All over a yellow car.
The offender, a car painted an alluring yellow, was accused of ruining the photo-shoots of tourists who had travelled for miles to see the picturesque village of Bidbury, home to the 14th century Cotswold cottages on Arlington Row.
The problem was that the owner, Mr Maddox, lived in the cottage and had simply parked his car outside his own home.
The tourists complained, vandals keyed the car and smashed the windows writing it off!
In support and solidarity, 100 owners of yellow cars (in all shapes, sizes and shades, from a Mini to a Lamborghini) processed through the village and Vauxhall have renamed that shade of paint to ‘Maddox Yellow’!
(Unfortunately, the 84 year old widower, has since given in to the vandals and replaced his car with a non-descript grey one!)
Pesach gets its name because Hashem passed-over our houses during the plague of the first-born. To ensure our protection we were commanded to paint the doorposts of our houses in red!

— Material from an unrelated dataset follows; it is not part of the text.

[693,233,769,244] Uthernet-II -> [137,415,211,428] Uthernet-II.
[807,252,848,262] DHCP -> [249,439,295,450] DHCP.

We ruined the picturesque beauty of ancient Egypt with our splash of incongruous colour. But that was something that we had been doing for quite some time; standing out from the crowd. The Talmud tells us that we refused to change our dress, names or language throughout the entire two centuries we were in Egypt – including during the century of servitude and oppression.

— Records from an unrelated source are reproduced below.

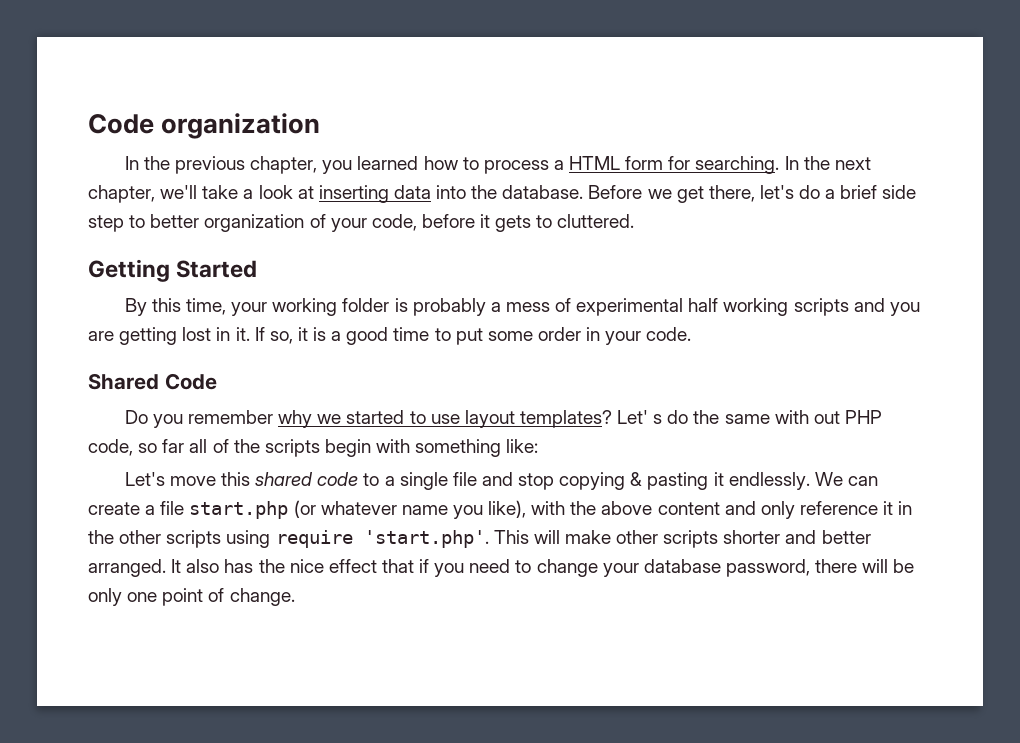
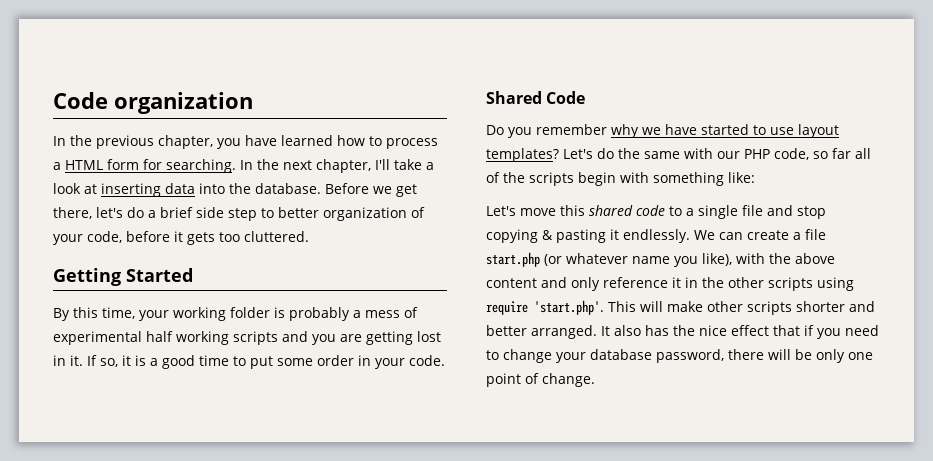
(353, 167) none -> [245,135,277,146] have
[160,185,198,199] we'll -> [375,159,390,170] I'll
[536,215,553,228] to -> [219,232,240,242] too
(342, 419) none -> [665,124,697,135] have
[617,410,663,424] Let' s -> [563,149,593,159] Let's
[813,411,840,424] out -> [717,151,740,159] our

Chief Rabbi Sacks summed it up brilliantly when he said (I believe it was just after the terrorist attack on 7-7) “Jews have always learnt to integrate but not assimilate”.
If Pesach teaches us one thing it is that our freedom cannot be bought by fading into the background and ignoring our heritage and customs. It is the Chag that raises Minhagim (ancient and new, authentic and bizarre) to a whole new level, and teaches us that what has given us the strength to survive is by respecting our surroundings, but not being drowned and suffocated by them.